↓
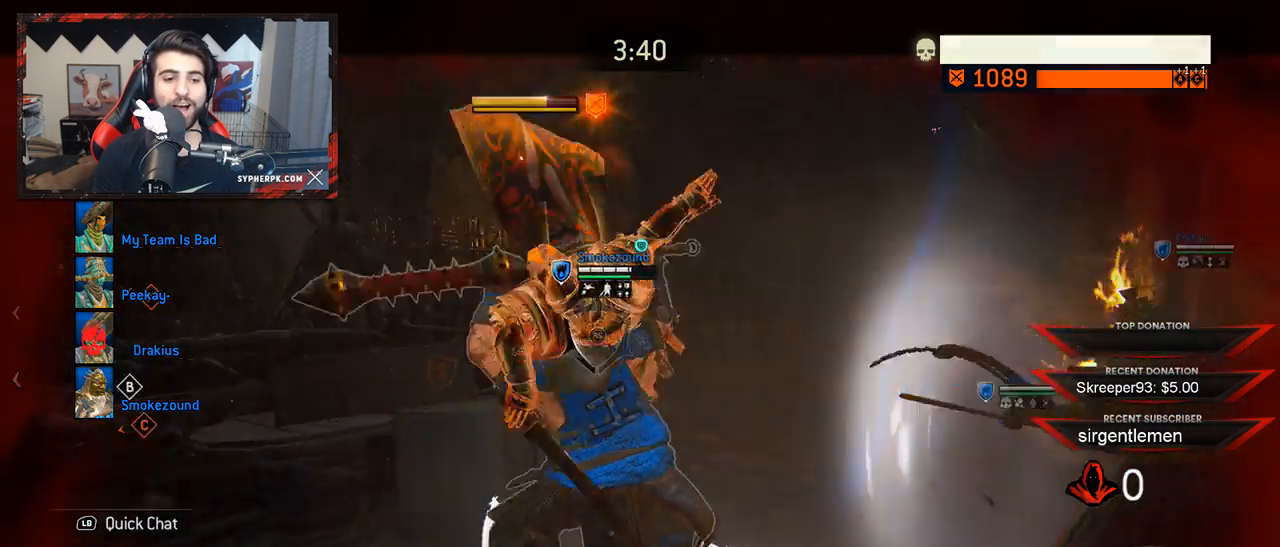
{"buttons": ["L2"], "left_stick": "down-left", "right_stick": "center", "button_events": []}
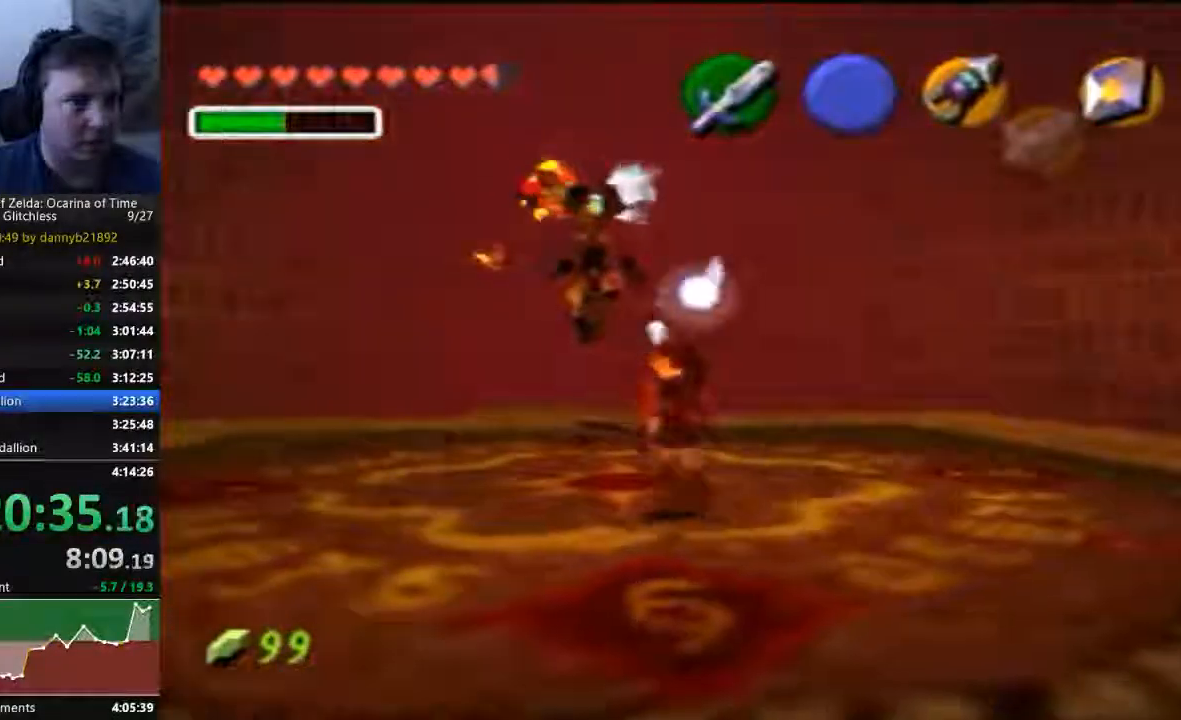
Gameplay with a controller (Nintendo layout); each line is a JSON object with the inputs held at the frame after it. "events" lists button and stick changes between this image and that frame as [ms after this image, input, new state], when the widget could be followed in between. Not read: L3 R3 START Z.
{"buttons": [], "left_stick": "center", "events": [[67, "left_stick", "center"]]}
↑
↓
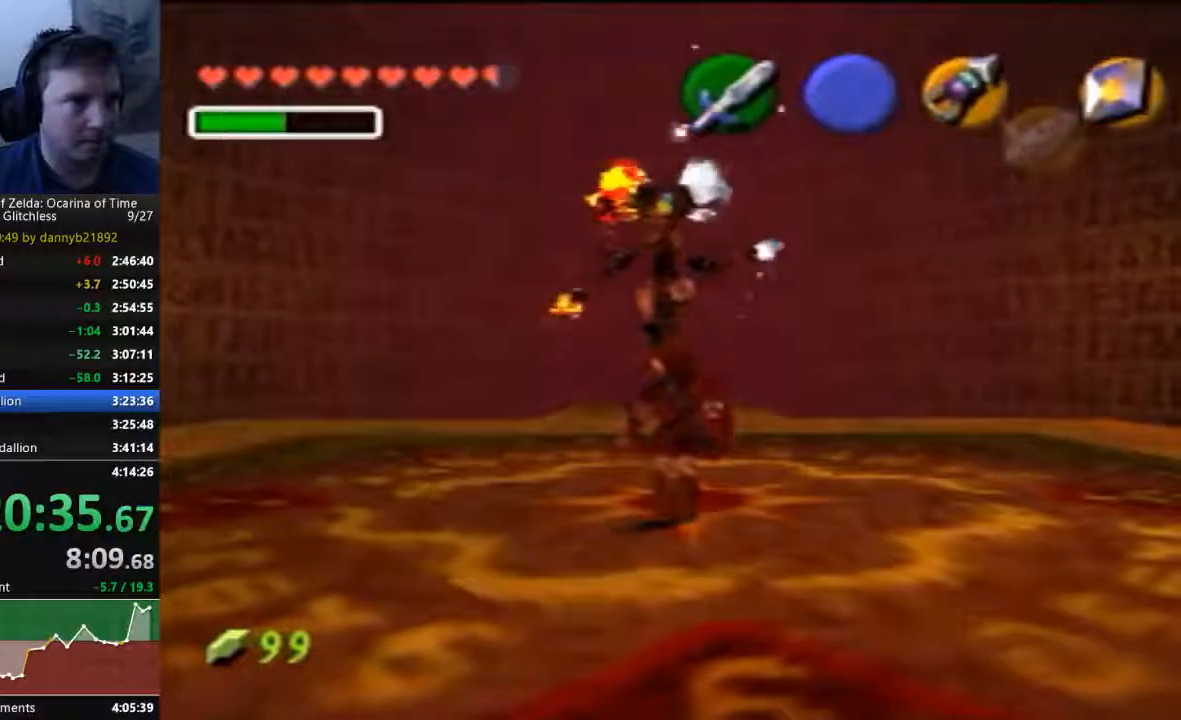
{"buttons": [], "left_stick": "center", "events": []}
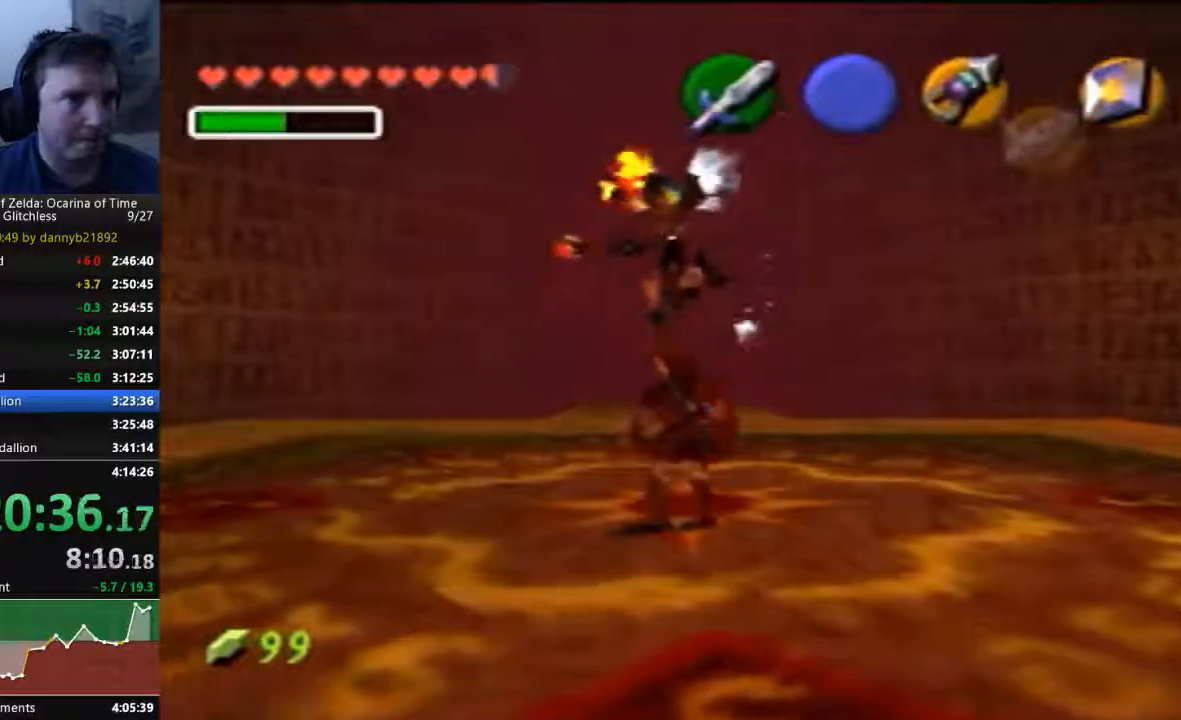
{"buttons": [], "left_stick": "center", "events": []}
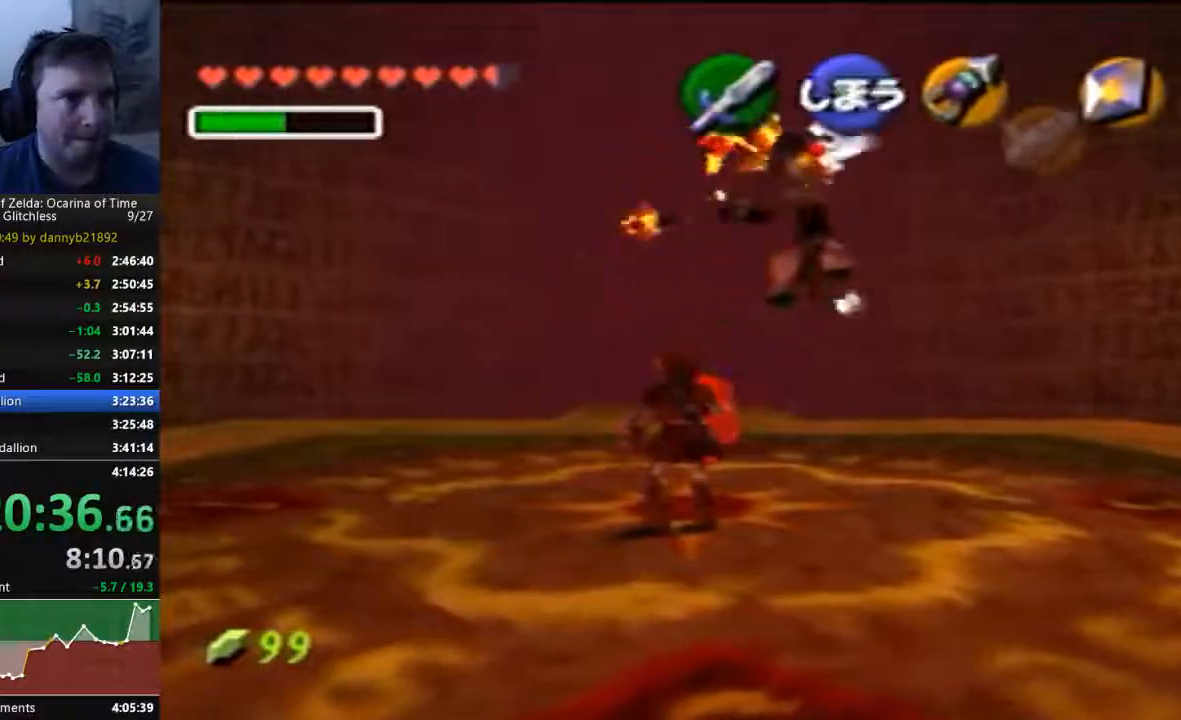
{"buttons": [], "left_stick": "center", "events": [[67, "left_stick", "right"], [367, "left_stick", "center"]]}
↑
↓
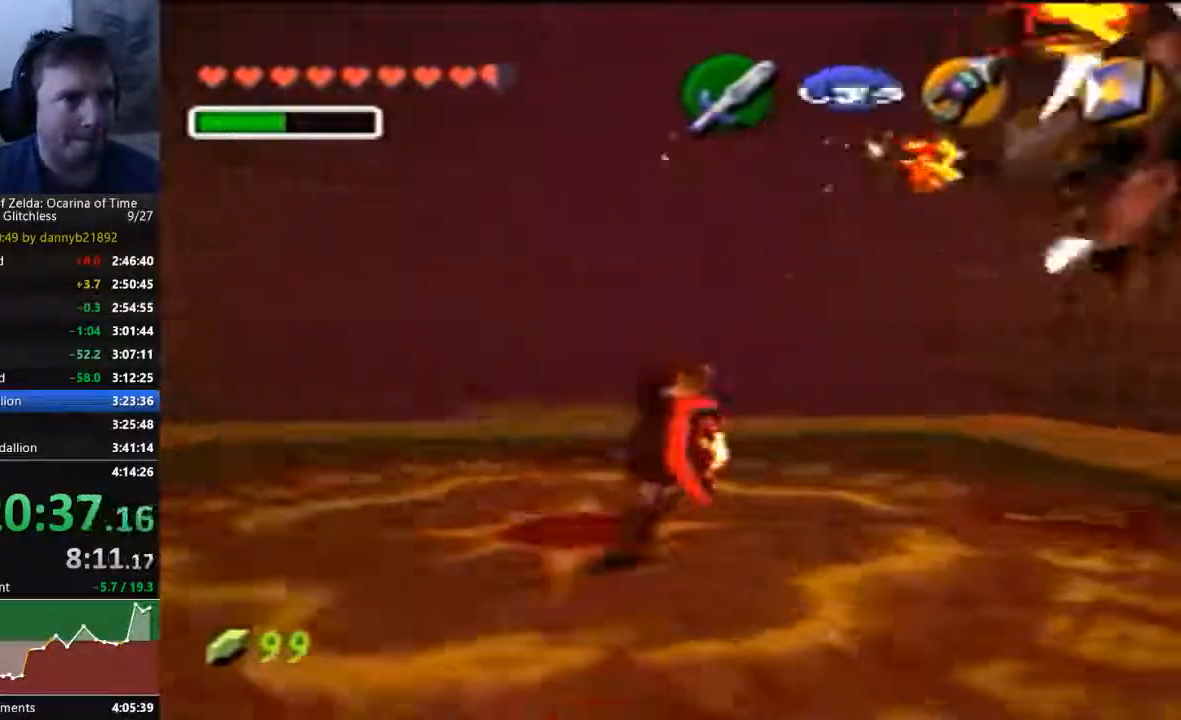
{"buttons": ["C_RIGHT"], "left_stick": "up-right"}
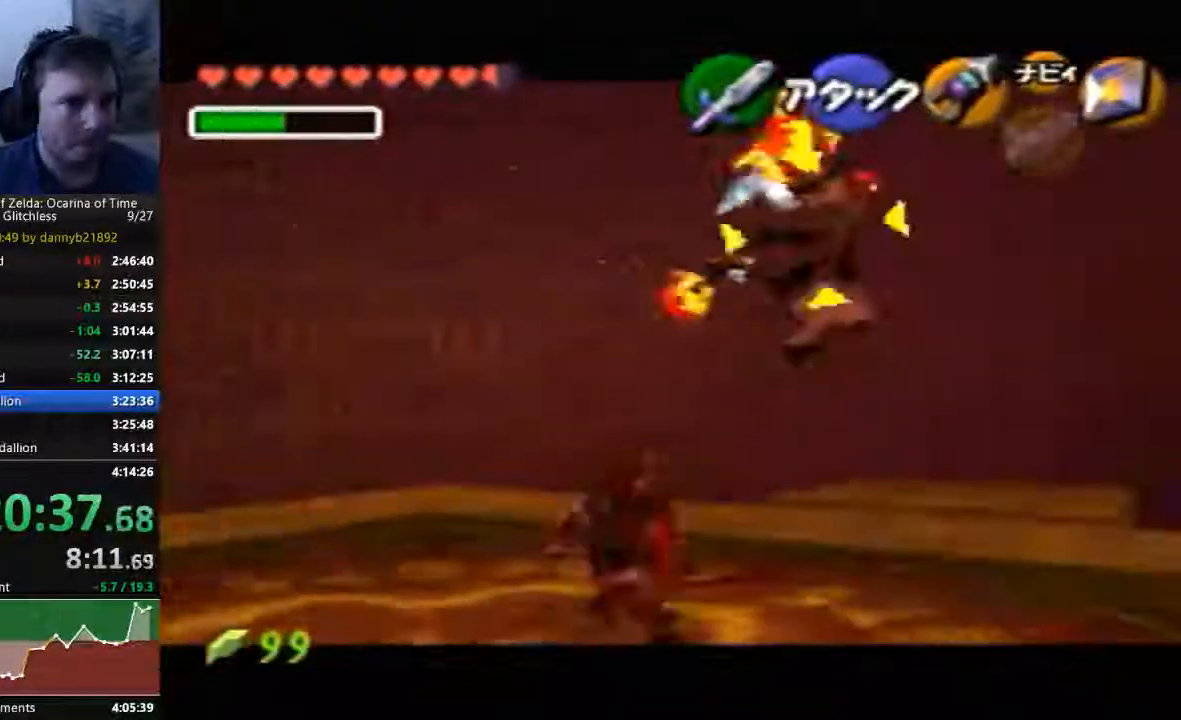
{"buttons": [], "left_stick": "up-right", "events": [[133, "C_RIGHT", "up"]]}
↑
- [What the exercise asks]
What is the number of lines in the entries above that hold the string "buttons"? Please state that number alone.

- [Output of the task]
7